A trip to Spiritland was like watching a movie of the making of The Beatles. Lennon, McCartney, Ringo and Starr are seated at a table in their early days bearing mop tops and notepads eagerly scribbling down lyrics to what would later become Ain’t She Sweet!
The restaurant, which resides in the 180-seater space that was previously Canteen at the Royal Festival Hall is essentially a dining experience inside a recording studio; another concept from the quirky heads behind Spiritland in King’s Cross, with its studio and café, and its Headphone Bar in Mayfair. The latest venture opened in February and has already intrigued a wide audience with its vibe “inspired by 1970s iconic talk show sets and landmark sound studios,” as Creative Director, Patrick Clayton-Malone, describes.

Labelled “the space for music lovers,” Spiritland intrigues with its nostalgic, throwback interiors, 2am license and to-the-point menu.
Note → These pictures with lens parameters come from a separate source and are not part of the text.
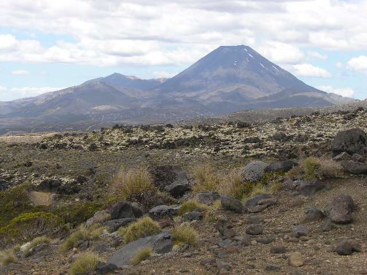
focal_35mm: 71
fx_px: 753
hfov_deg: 27.4
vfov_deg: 20.7
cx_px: 184
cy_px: 138
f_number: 6.6
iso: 50
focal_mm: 18
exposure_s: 1/157
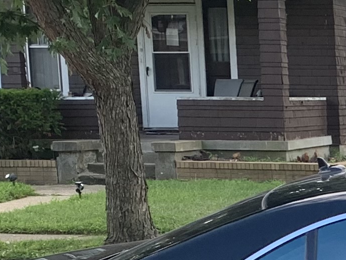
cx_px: 680
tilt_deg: -10.7
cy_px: 424
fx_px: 1510
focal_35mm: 151
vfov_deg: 9.5
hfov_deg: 11.8
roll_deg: +1.2
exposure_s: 1/231
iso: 25
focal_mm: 4.25
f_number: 1.8
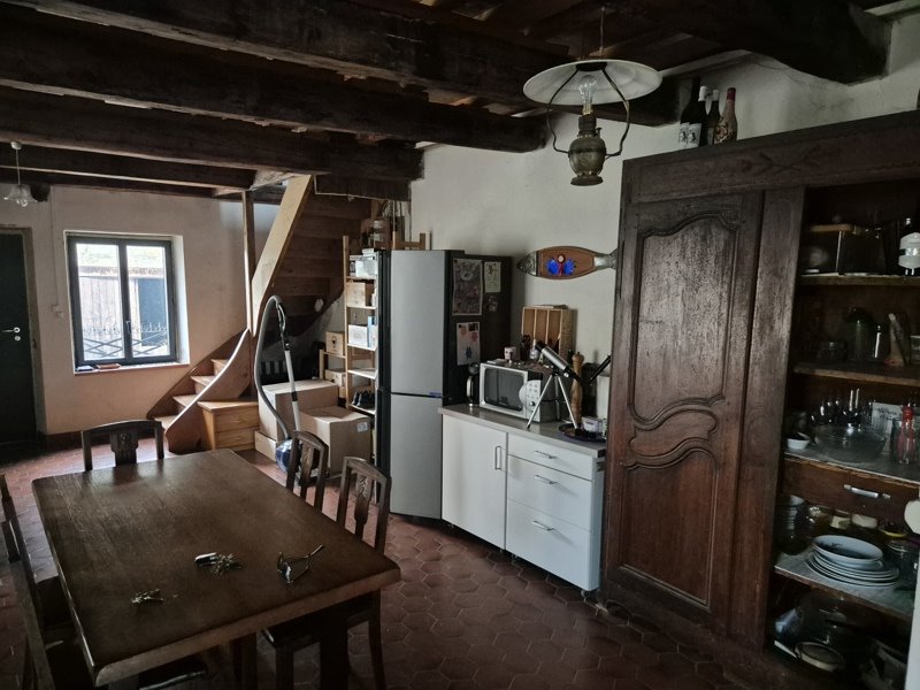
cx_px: 460
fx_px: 611
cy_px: 345
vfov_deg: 58.9
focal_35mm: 23
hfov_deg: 73.9
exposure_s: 1/100
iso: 2500
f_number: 1.8
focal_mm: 5.4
Immediately flushed by a sense of calm upon entry, this space is one to rush to post-work and dive into a cosy red-chaired world tucked away behind the buzzy entry-point bar. Interiors almost make you feel like a Borrower trapped inside an amp; theatrical in nature, there are swishy red velvet curtains, leather booths you can imagine theatre producers frequenting for intimate tête-à-têtes and hints of modernism visible via various embellishments. Creatively, Spiritland has been modelled around distinct ‘sonic architecture’ with a huge amount of thought flooding into the acoustics of the space as well as the cuisine.
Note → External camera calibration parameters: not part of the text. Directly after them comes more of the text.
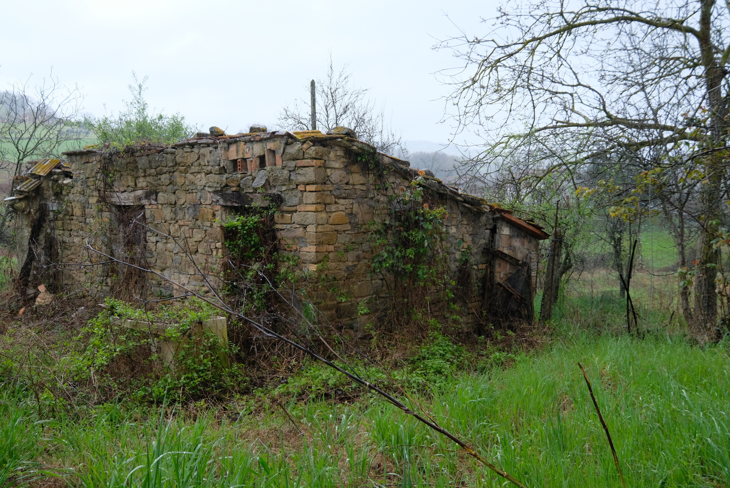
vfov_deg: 36.9
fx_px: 730
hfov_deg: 53.1
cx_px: 365
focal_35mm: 36
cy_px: 244
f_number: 6.4
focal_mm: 24
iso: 400
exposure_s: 1/150
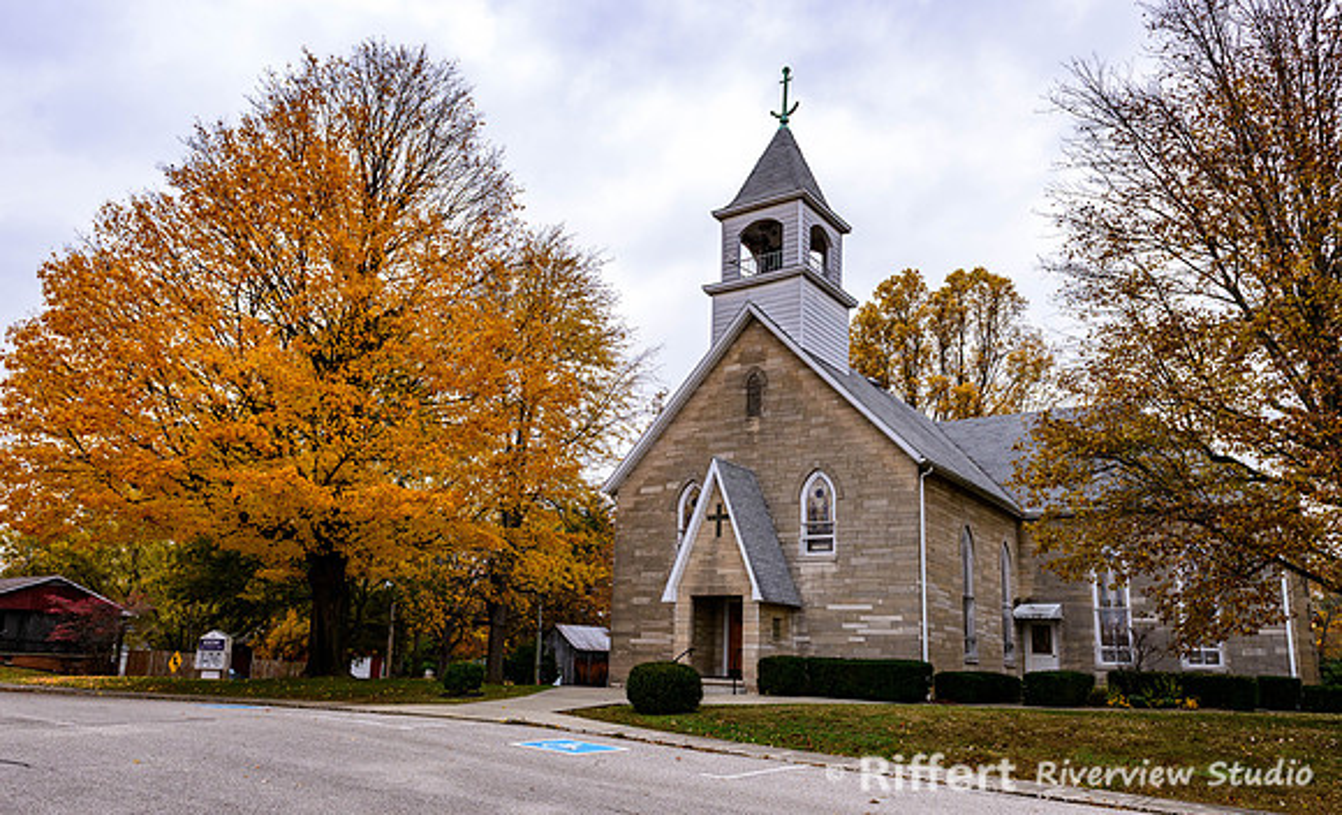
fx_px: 964
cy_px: 435
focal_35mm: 27
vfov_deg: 45.8
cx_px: 671
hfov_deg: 69.7
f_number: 6.3
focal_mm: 24
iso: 800
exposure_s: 1/100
The location lends itself to a retro diner feel with a luxe and intimate twist, so whilst food expected is down the vanilla shakes and syrup pancakes route, there’s actually a wholly sophisticated and deeply developed menu, courtesy of newly appointed Group Head Chef Moondog. The open kitchen at the back of the restaurant sees food plated up and delivered to your table by service staff who are just the right amount of polite without being too intense or lack lustre. Highlights from the antipodean menu included kohlrabi, orange, fennel, atari goma puree which was a refreshing start to a meal that led on to a whole chicken breast for menu which had such a thick, moreish sauce lathered over it. The chicken was succulent and partnered well with the broccoli with chilli and salsa rossa sauce. Like a posh Nando’s, I selected the chicken, then sides and sauce separately. Dessert too was delicious; avocado, coconut and kalamarsi mousse, with pomegranate and mint is a creative and millennial finish that again illuminated the twists and turns of flavours that the head chef imposes on the menu.

Would I go again? Yes. If not for the food then the atmosphere, and drinks list. The cocktail menu is eclectic and I need to clasp my hands around another milk punch which features Cognac, apple, falernum, honey, nutmeg, cinnamon; clarified with milk. Delicious!